__WORK TASK__. Find each line in the records below that contains the word "display", and copy it out.

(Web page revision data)
------------------------------

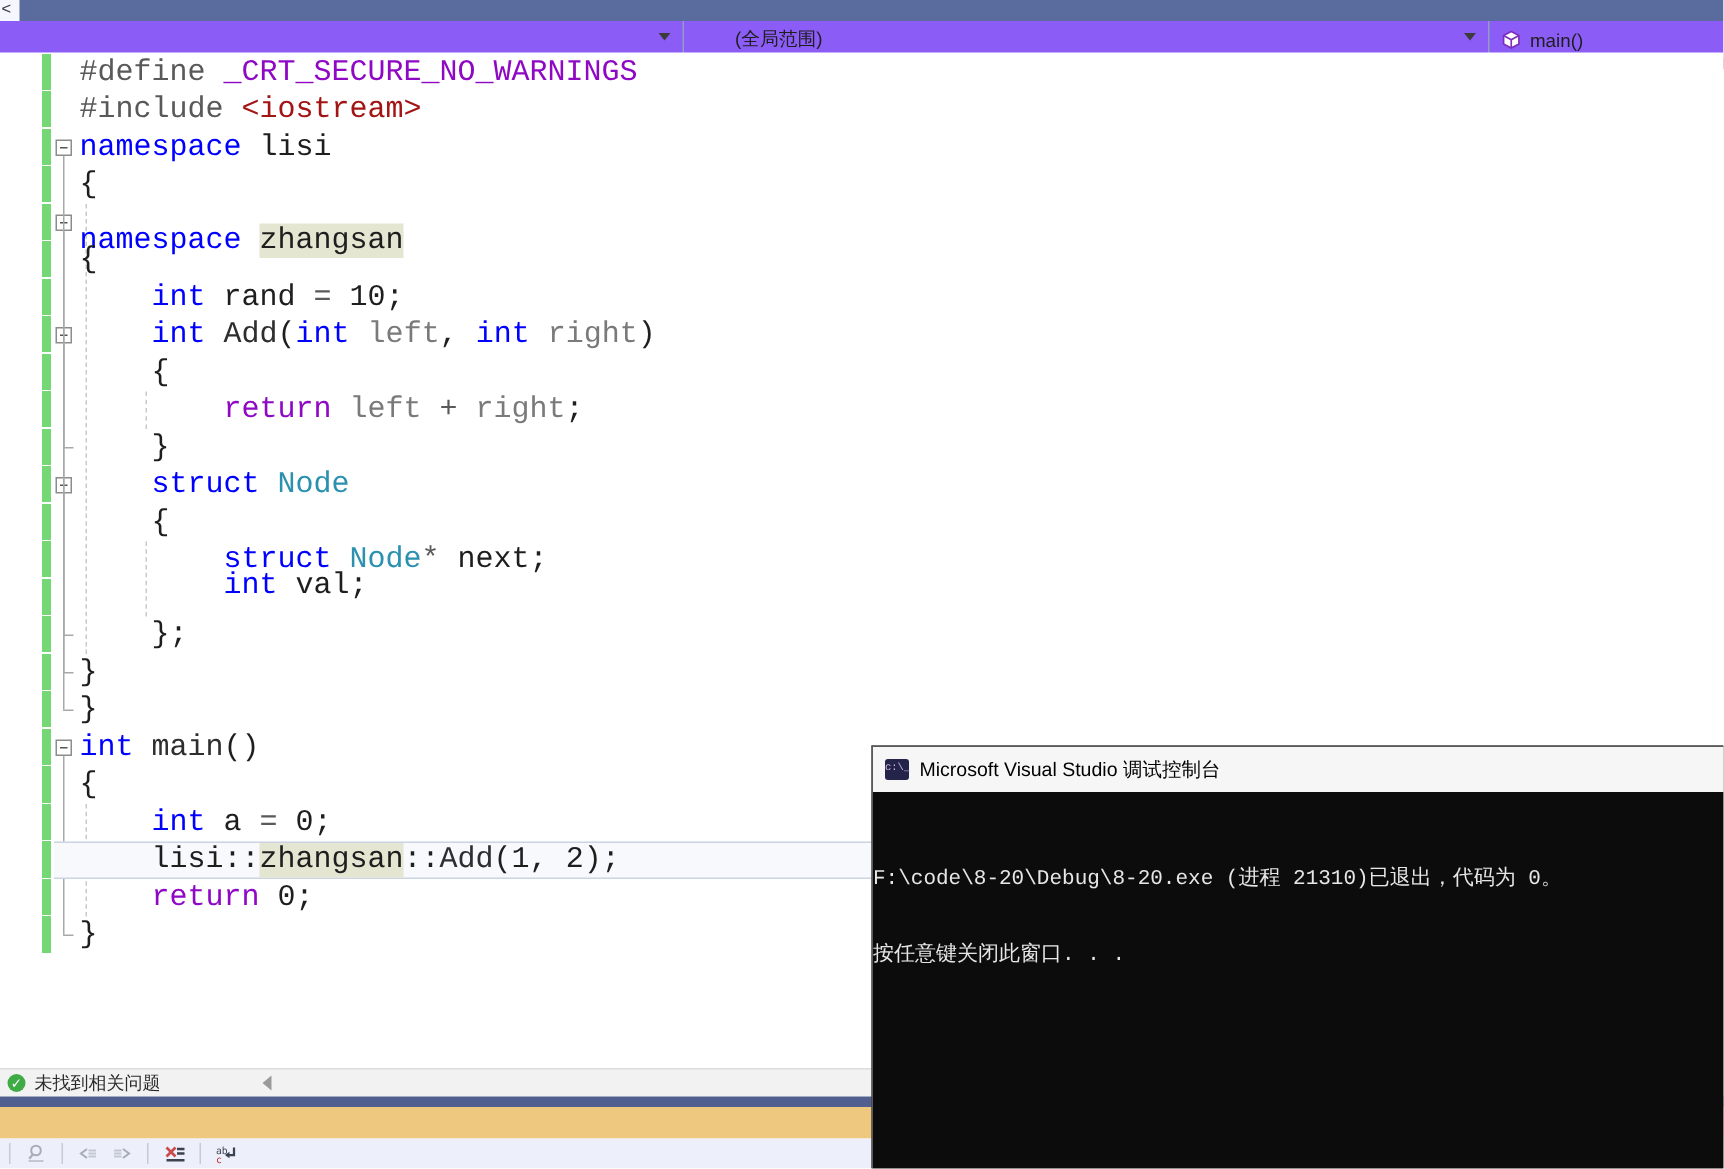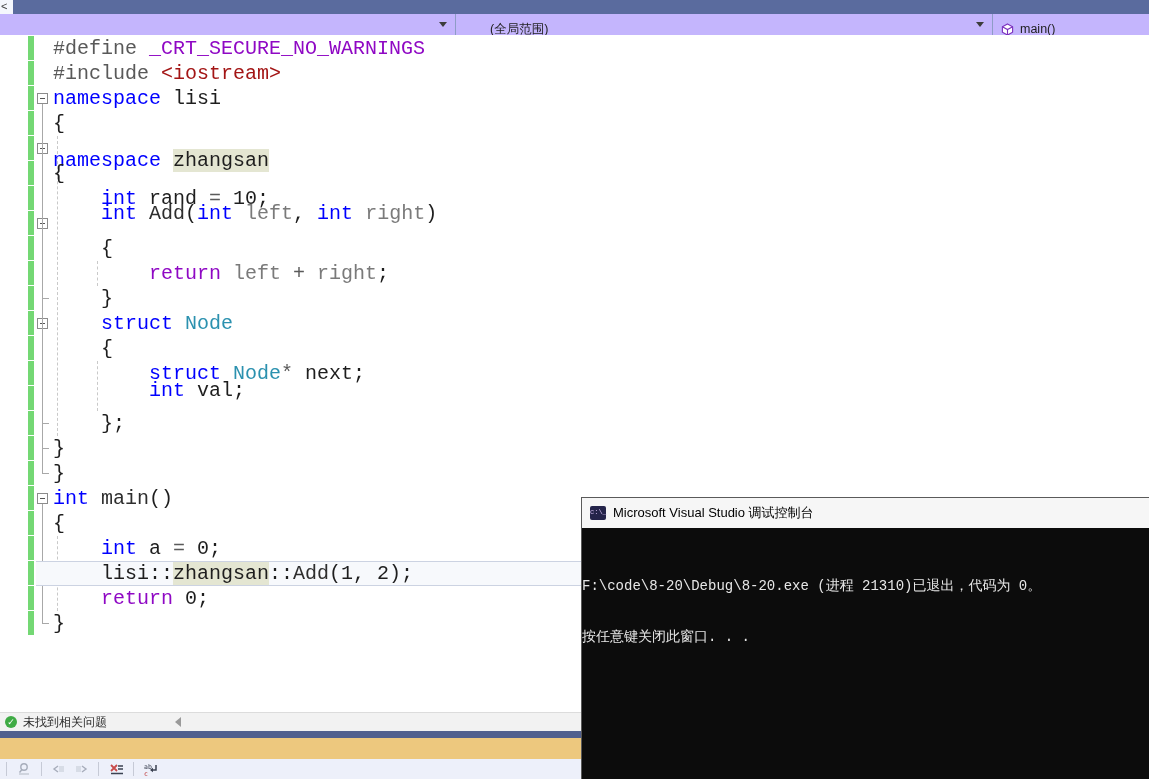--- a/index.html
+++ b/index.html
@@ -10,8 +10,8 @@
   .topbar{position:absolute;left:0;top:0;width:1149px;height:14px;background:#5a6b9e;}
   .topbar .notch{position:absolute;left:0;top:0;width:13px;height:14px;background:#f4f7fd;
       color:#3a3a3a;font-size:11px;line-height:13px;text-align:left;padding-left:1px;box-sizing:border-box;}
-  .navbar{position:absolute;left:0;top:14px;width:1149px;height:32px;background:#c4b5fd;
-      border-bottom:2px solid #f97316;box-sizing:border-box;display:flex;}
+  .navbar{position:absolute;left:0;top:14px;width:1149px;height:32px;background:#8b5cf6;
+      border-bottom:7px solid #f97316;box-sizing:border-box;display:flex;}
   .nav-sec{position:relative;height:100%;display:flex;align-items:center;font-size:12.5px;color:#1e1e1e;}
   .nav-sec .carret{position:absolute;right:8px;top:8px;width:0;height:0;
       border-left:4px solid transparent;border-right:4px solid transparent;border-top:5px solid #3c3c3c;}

------------------------------

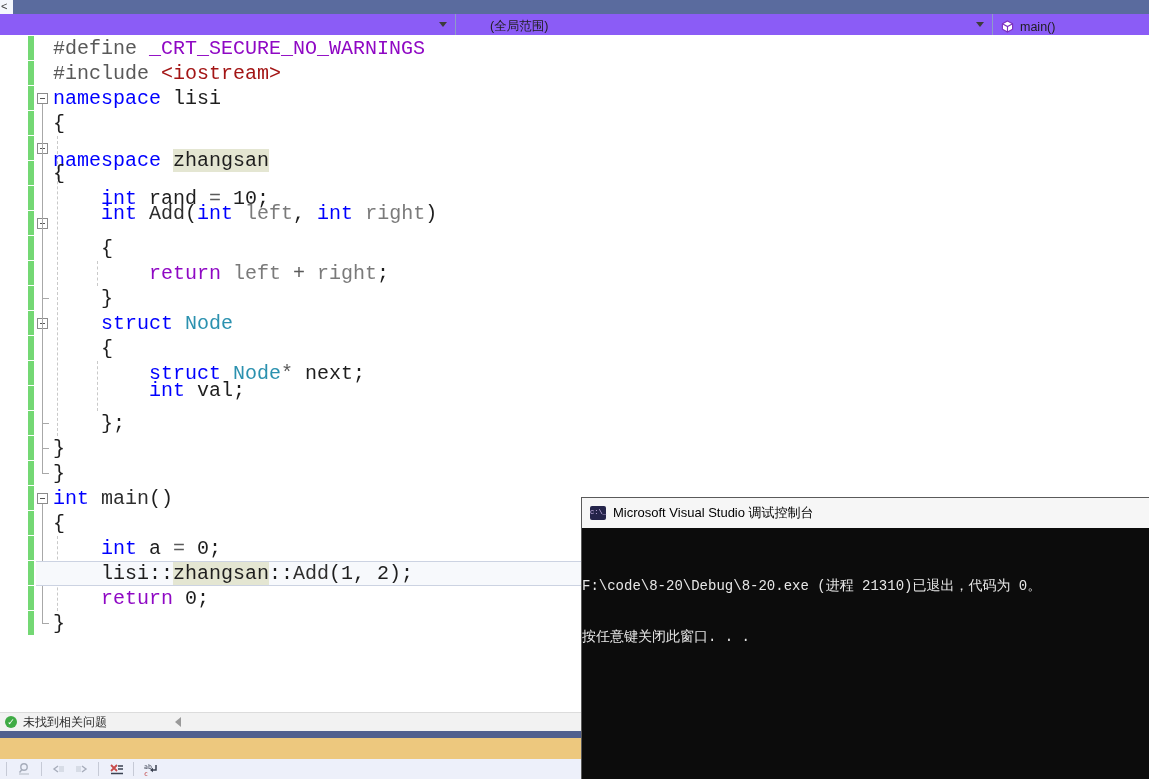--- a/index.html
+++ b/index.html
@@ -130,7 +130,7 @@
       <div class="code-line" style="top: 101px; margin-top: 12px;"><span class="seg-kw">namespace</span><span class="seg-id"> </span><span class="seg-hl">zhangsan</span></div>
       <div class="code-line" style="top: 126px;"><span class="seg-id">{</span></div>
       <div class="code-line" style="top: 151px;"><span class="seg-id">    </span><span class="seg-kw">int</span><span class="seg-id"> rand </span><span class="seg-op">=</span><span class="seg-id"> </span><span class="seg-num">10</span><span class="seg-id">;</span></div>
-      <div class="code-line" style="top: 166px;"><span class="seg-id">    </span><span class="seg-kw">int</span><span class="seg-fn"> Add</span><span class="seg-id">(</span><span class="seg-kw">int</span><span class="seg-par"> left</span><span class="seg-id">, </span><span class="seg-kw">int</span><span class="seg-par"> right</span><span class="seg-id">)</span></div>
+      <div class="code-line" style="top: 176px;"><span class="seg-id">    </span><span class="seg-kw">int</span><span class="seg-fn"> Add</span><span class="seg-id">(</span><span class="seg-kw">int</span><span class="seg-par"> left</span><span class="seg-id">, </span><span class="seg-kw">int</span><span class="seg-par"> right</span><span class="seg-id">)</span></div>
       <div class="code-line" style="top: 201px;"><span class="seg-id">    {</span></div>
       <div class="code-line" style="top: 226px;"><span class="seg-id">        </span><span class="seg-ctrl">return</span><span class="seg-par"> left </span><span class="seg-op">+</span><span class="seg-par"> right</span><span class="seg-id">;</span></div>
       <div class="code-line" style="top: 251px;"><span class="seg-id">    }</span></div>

------------------------------

__EXERCISE RESPONSE__.
-      border-bottom:2px solid #f97316;box-sizing:border-box;display:flex;}
+      border-bottom:7px solid #f97316;box-sizing:border-box;display:flex;}
   .nav-sec{position:relative;height:100%;display:flex;align-items:center;font-size:12.5px;color:#1e1e1e;}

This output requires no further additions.